- Directed by: Mick Davis
- Screenplay by: Mick Davis
- Produced by: Seth Michaels Sara Sometti Michaels
- Starring: Emile Hirsch Shane West
- Production companies: Benacus Entertainment RNF Productions
- Distributed by: Uncork’d Entertainment
- Release date: November 10, 2023 (limited);
- Running time: 1 hour and 41 mins
- Country: United States
- Language: English

= Walden (2023 film) =

Walden (formerly titled The Stenographer) is a 2023 American thriller film written and directed by Mick Davis and starring Emile Hirsch and Shane West.

==Plot==

Walden Dean is a polite, nerdy stenographer in the courtroom of Judge Boyle. He is single, lives alone and is estranged from his father, Jesse, and had a complicated relationship with his late mother, who abandoned him when he was young. One day, he attends the trial of Norman Bolt, who raped his own daughter, then murdered her by burning her to death in an oven. Walden becomes increasingly sickened after the case, and later faints at work; tests reveal that he has a brain tumor that may be terminal.

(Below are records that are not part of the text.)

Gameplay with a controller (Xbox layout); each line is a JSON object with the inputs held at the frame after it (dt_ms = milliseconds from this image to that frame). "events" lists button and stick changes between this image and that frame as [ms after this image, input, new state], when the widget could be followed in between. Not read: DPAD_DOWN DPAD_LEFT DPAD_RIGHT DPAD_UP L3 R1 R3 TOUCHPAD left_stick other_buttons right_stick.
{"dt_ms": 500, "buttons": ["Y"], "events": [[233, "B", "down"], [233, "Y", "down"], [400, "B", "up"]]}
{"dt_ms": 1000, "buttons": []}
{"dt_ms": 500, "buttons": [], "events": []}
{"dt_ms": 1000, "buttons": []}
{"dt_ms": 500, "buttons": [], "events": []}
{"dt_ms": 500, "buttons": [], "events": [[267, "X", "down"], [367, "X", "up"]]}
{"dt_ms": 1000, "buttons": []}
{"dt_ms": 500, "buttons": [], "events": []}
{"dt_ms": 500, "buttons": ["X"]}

He declines surgery and struggles with whether to take medication, which may simply prolong the inevitable.

Walden meets with his father, who dismisses Walden's commitment to and familial legacy for stenography, and tells him to find a better purpose in his life. He stops at a convenience store later that night, and impulsively stops a robber by smashing a whiskey bottle over his head. Walden, shocked by his own uncharacteristic capacity for violence, is met by detective Bill Kane and agrees to stop by the police station to give a statement.

Meanwhile, Bill and his partner, Sally Hunt, are investigating a string of mysterious disappearances involving local boys, the latest of which appears to be Cal Pepper. When Walden arrives at the station to give his statement, he is informed that Norman Bolt was released on a technicality and is unrepentant about his crime. With nothing left to lose, Walden ambushes Norman at his house and kills him by burning him to death in his new oven. He also murders Nurse Mills, a nursing home worker who had been torturing and killing her elderly and infirm clients for years, but had not been prosecuted due to her hiding the evidence. Bill and Sally are puzzled by these crimes, but have no leads.

Cal Pepper's body is discovered in the woods; Walden stumbles upon the crime scene as it is being investigated, and glimpses some evidence, a piece of unusual fabric. Sally suspects George, a local mentally handicapped man who is known for being friends with children. Bill arrests George, but no evidence of his involvement is discovered, and they have no further leads. After Walden, who is friends with George and outraged by his arrest, convinces Bill that he is innocent, Bill allows George to lead him and Sally to a house in the middle of the woods, where they find the fossilized bodies of the missing boys. It is revealed that some of the victims, who were friends with George, told him that they had been taken to the house to be paid to perform sexual services.

Walden confronts two men who are about to sexually assault a pair of women, and who had attacked Sally and her girlfriend earlier. One stabs him, and he shoots both to death. He is taken to the hospital, treated, and finally has his tumor removed; he and his father also reconcile. While convalescing at home, Judge Boyle visits him. As he leaves, Walden admires his antique car, but notices fabric missing from the back seat that matches the evidence found on Cal Pepper's body. Combined with George's mysterious, frequent assertion that there is a "bad man" in court regardless of the defendant's gender, Walden realizes Boyle is the killer.

Walden confronts Boyle at home. Boyle freely admits to the crimes, musing that he has killed countless children since he was seventeen, and even had interest in Walden at one point. Walden forces Boyle to die by suicide. Bill and Sally later visit Walden at his home, having finally linked Walden to the murders, but they do not arrest him, as he had only killed fellow criminals. After fully recovering from his injuries, Walden reviews past cases of other criminals who got away with their crimes, planning his next killing.

==Cast==
- Emile Hirsch as Walden Dean
- Shane West as Detective Bill Kane
- Kelli Garner as Emily Duperon
- Tania Raymonde as Detective Sally Hunt
- David Keith as Judge Boyle
- Steve Coulter as Jesse Dean
- Luke Davis as General George
- Gavin Borders as Young Walden
- Kathrine Barnes as Claire Dean
- Sunny Mabrey as Laurie Kane
- Ben Bladon as Norman Bolt
- Deadra Moore as Nurse Mills

==Production==
The film was shot in Atlanta in July 2022.

==Release==
The film was released in limited theaters on November 10, 2023.

==Reception==
Jon Mendelsohn of Comic Book Resources gave the film a negative review, calling it “a mishmash of tones that doesn't work as a thriller, but the film's unexpected quirks keep it watchable.”